As my inputs are of variable length , I need to pad them all to get them to same size so as to feed them to Bidirectional LSTM.

But, what difference can prepading make over postpadding.

for example:

 input [3,2,1,2]
 prepad [0,0,0,3,2,1,2]   
 postpad [3,2,1,2,0,0,0]

which varient helps in better gradient flow?

1
I don't know why this question has been downvoted. It's a good question. Maybe you should specifically point out that you're talking about Keras' Bidirectional layer.z0r
This issue on GitHub asks a similar question but it doesn't have an answer.z0r

1 Answers

3
votes

Usually a recurrent network has a higher emphasize on information it has seen last. Therefore, whether you should use pre- or post-padding highly depends on your data and problem.

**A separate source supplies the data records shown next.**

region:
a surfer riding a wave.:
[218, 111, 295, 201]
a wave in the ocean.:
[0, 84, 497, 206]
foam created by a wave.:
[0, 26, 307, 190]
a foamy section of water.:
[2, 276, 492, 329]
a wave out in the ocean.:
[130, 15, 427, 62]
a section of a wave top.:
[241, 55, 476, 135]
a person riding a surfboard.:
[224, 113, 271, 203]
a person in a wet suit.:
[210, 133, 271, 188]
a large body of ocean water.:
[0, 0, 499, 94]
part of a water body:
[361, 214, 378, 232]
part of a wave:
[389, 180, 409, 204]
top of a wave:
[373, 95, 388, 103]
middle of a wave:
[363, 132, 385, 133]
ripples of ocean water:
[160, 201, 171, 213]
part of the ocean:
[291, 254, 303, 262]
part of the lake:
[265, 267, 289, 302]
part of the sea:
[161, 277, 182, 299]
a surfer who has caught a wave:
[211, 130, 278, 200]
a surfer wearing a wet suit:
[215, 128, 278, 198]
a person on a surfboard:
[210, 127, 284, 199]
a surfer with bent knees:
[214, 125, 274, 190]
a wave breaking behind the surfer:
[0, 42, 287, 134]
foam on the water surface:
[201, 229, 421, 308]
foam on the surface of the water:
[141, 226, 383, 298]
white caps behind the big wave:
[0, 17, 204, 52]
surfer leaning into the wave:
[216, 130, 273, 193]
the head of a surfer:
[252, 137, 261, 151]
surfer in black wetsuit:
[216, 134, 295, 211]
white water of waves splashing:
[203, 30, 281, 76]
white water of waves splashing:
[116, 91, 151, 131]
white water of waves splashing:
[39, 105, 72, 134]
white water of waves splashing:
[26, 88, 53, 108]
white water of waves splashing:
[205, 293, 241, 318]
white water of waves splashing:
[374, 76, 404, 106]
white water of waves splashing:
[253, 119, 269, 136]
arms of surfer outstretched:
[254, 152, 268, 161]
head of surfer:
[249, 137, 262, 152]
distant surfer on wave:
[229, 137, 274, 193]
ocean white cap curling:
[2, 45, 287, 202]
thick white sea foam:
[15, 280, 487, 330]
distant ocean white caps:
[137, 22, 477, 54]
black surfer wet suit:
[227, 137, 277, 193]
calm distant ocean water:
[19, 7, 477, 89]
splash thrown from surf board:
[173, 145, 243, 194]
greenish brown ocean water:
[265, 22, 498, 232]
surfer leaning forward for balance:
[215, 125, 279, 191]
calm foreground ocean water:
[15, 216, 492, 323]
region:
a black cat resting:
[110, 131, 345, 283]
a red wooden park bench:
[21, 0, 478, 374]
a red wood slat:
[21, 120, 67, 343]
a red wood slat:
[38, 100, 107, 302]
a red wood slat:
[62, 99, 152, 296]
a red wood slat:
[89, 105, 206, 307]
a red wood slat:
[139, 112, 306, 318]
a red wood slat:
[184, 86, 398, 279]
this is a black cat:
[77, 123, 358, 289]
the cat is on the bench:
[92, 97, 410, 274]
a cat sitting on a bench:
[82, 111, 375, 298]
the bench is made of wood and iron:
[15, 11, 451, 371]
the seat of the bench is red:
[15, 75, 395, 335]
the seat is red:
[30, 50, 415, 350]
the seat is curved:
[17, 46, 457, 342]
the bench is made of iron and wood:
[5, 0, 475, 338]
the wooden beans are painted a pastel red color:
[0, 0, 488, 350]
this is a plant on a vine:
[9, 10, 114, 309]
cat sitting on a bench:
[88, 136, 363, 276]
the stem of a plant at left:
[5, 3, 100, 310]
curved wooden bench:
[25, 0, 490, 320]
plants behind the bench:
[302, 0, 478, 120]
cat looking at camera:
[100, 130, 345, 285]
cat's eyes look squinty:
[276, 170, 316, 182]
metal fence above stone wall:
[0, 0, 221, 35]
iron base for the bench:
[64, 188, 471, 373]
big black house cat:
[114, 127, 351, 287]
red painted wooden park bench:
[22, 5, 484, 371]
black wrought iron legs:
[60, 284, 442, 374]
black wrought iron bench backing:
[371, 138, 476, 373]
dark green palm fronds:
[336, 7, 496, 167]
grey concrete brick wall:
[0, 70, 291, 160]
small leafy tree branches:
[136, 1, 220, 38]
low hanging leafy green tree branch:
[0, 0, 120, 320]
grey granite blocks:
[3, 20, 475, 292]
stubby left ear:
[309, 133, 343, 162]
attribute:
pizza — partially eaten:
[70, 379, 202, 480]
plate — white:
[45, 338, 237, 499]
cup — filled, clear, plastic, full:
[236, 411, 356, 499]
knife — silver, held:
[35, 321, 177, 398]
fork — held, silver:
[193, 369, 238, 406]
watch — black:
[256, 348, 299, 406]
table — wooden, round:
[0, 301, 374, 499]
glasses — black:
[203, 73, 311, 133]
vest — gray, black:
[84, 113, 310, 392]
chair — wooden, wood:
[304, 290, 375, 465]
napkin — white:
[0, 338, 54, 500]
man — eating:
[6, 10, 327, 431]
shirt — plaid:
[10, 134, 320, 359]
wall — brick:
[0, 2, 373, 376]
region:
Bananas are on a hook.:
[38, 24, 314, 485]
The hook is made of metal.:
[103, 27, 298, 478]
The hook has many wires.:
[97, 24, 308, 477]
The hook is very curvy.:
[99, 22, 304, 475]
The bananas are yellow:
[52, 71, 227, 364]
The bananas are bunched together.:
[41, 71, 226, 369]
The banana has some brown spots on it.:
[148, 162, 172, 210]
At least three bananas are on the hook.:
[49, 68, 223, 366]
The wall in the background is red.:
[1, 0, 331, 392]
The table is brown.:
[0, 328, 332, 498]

Consider the following example: You have an encoder-decoder architecture. The encoder reads the data and outputs some fixed dimensional representation while the decoder should do the reverse. Now for the encoder it would make sense to pre-pad the input so it doesn't just read paddings at the end while forgetting the actual meaningful content it has seen before. For the decoder on the other hand, post-padding might be better as it should probably learn to produce some end-of-sequence-token at the end and ignore the rest (the paddings) that follows anyway.

What is now better suited for a Bidirectional-LSTM is hard to say and might also depend on the actual problem in the end. In the most simple case, it shouldn't really matter.